Ciervo


 En el crepúsculo, el rey Pandu se encontraba al final de un agotador día de cacería. Aquella mañana, el éxito había marcado su empresa y se disponía a regresar con los suyos. Sin embargo, algo captó su atención entre los arbustos ondulantes que se desplegaban ante sus ojos. Sigilosamente, se acercó en busca de aquello que provocaba la excitación de aquel matorral en constante movimiento.

Dos ciervos se encontraban copulando ansiosamente; la sombra que proyectaban debido a sus ondulantes movimientos, en el ocaso, los hacía ver alargados y oscuros. La tonalidad del ambiente se había vuelto un azul pálido, y la figura de esas criaturas se mostraba exuberante. El rey Pandu no dudó en que esos dos ejemplares tendrían una excelente acogida en su impetuoso palacio, así que disparó hacia ellos sin reflexionar ni un segundo.
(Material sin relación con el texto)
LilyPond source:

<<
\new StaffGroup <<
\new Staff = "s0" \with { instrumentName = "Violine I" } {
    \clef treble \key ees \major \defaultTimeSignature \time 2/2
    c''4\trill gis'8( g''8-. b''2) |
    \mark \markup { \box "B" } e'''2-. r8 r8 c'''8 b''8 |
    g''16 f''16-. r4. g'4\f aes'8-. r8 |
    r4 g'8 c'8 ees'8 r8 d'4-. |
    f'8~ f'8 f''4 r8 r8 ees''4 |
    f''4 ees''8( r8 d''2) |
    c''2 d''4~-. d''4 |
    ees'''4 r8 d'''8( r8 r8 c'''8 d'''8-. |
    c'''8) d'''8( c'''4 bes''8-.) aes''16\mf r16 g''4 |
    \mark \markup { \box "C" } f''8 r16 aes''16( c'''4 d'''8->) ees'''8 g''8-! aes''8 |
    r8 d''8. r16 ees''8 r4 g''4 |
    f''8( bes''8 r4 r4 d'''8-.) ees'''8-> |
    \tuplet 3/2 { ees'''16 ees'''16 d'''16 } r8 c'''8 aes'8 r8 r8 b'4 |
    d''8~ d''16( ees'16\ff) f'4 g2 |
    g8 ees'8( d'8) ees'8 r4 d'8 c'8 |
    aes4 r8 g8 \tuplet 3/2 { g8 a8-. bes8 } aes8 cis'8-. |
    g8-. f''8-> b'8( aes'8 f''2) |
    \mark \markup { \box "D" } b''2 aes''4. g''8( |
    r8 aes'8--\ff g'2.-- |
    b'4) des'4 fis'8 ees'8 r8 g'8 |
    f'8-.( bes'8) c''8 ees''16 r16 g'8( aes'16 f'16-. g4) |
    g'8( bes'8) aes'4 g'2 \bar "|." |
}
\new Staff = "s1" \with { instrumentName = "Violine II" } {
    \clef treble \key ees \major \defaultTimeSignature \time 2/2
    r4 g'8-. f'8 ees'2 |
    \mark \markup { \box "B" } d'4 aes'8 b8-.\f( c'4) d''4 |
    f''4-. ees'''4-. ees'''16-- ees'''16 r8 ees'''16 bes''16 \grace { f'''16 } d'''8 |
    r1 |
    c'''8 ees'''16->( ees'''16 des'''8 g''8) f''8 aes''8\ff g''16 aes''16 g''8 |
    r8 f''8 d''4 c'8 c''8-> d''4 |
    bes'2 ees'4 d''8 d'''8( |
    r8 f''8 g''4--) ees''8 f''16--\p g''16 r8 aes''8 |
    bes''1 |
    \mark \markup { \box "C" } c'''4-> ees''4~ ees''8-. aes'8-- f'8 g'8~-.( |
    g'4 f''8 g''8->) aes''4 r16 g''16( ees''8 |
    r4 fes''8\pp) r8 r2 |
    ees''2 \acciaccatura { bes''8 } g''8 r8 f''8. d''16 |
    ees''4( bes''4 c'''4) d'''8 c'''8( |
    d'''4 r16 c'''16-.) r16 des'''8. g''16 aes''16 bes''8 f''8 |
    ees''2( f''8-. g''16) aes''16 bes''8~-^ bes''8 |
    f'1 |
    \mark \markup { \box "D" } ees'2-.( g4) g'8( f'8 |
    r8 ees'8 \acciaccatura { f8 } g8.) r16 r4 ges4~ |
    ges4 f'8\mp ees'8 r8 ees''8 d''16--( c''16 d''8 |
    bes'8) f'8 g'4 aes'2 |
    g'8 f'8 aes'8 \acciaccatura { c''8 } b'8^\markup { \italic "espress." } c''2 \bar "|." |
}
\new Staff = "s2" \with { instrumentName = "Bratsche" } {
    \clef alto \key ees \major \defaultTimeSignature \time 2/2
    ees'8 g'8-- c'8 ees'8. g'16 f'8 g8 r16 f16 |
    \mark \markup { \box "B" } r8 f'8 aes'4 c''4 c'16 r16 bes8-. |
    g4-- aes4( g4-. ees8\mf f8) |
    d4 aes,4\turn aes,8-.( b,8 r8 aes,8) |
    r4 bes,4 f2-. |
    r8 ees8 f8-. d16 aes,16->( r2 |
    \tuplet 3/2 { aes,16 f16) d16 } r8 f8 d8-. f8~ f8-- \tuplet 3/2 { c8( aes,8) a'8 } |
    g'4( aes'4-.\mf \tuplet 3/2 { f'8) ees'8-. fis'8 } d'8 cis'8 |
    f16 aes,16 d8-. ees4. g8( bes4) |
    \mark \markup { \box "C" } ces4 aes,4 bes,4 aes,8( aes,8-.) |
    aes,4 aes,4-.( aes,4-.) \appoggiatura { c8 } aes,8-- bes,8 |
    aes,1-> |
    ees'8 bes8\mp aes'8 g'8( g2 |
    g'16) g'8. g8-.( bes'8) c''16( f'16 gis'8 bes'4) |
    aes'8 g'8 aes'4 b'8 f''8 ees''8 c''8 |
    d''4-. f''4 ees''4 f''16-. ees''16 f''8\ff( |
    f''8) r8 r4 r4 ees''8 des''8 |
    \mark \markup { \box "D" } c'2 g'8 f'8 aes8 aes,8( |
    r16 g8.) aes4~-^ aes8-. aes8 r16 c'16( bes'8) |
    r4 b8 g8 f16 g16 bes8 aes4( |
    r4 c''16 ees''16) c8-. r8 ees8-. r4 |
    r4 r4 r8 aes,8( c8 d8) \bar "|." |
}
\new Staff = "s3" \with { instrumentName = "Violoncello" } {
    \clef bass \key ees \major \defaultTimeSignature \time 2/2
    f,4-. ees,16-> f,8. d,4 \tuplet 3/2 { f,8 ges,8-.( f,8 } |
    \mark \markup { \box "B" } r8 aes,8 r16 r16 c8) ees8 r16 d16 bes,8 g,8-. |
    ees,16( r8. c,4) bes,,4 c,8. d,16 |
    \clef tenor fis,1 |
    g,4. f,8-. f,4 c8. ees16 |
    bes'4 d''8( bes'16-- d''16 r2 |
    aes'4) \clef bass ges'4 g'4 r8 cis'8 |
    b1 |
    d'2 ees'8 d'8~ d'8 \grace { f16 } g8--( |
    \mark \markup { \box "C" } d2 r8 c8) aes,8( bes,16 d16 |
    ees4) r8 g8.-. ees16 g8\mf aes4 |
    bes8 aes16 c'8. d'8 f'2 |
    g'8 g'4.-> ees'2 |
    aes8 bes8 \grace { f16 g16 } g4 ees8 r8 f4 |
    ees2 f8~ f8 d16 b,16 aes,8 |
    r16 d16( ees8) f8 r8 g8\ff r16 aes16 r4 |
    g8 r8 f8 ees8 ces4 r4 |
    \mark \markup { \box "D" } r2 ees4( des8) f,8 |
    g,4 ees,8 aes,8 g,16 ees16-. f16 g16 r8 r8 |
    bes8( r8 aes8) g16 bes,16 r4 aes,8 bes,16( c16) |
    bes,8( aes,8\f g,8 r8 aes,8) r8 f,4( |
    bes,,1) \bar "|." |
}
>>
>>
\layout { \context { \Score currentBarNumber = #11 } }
Tarde comprendió que lo que acababa de hacer era un crimen divino. Transformado en un ciervo macho, Kindama se abalanzó contra el rey y, en su último suspiro, lanzó una maldición hacia aquel rey inconsciente que le disparó a matar.

¡Maldito seas, Pandu! ¡Maldito tú y toda tu descendencia! Yo te digo que el día en que te atrevas a yacer con tu esposa en el lecho, será tu último día de existencia.

Todas las estrellas concentraron su brillo en el último suspiro del dios caído. Pandu, horrorizado por su error, regresó a su palacio para resguardarse del viento furioso que parecía gritarle su desavenencia en la cara.

Se encerró en sus aposentos y no permitió que nadie lo importunara durante mucho tiempo, ni siquiera su bella esposa, que lloraba inconsolable ante la extraña actitud que su esposo rey adoptaba.

Las semanas transcurrieron hasta que el rey decidió salir de su ensimismamiento. Su esposa lo recibió con alegría y desbordó el afecto que había contenido durante tanto tiempo debido a su encierro. El beso le supo a néctar, y una gran alegría recorrió su pequeño cuerpo al abrazarlo, pero al separarse, vio en sus ojos la maldición de la que ahora era portador.

Siempre había amado a su esposa y, aunque la deseaba, lo que sentía en ese momento era irracional. Su aroma, sus formas, esos ojos, desbordaban sus deseos como una cascada fría y estruendosa, pero el miedo a la maldición del último suspiro de aquel dios lo aterrorizaba. Sin embargo, no mencionó nada de lo sucedido en aquel fatídico día de cacería ni en los días siguientes. Priorizó sus deseos y los de su esposa, fingiendo fatiga debido a las demandas del reino. Se excusaba constantemente con viajes inventados alrededor de su reino, pero al regresar, el terrible deseo se intensificaba.

Una noche, su esposa entró en sus aposentos sin su permiso. Cansada de esa actitud, buscaba respuestas. Tenía la piel lisa y tersa, de un color dorado ambarino, sus cabellos negros eran sedosos y perfumados, y sus ojos inmensos eran más claros que la luz.

Pandu siguió entonces la dirección de su mirada, la cual reflejaba todas las ansias acumuladas de meses sin él. El deseo ya se atesoraba en su piel, y en ese momento, ya no tenía sentido evitarlo. La muerte esperaba, retrasarla ya no serviría de nada. Debía aceptar la idea de morir sin conocer su descendencia si su esposa quedaba embarazada debido a ese deseo carnal que los invadía a ambos.

Solo para ganar tiempo, aprisionó a su delgada esposa frente a él durante un largo rato. Sin saberlo, ella se abandonó a su destino, inundada ya de ansias ardientes. Pandu tomó su mano y la acarició lenta y suavemente.

Un vaivén de locura se desató entre ambos, con una carga densa de electricidad que sus cuerpos desbordantes exudaban. Luego, se hizo un largo silencio, y cerró los ojos. Cuando los volvió a abrir, sintió el regreso de esas emociones que antes no conocía. Entonces, abrazó a su esposa por la cintura y se recostó sobre uno de sus brazos, dejándose morir en medio de ese aroma de animal salvaje.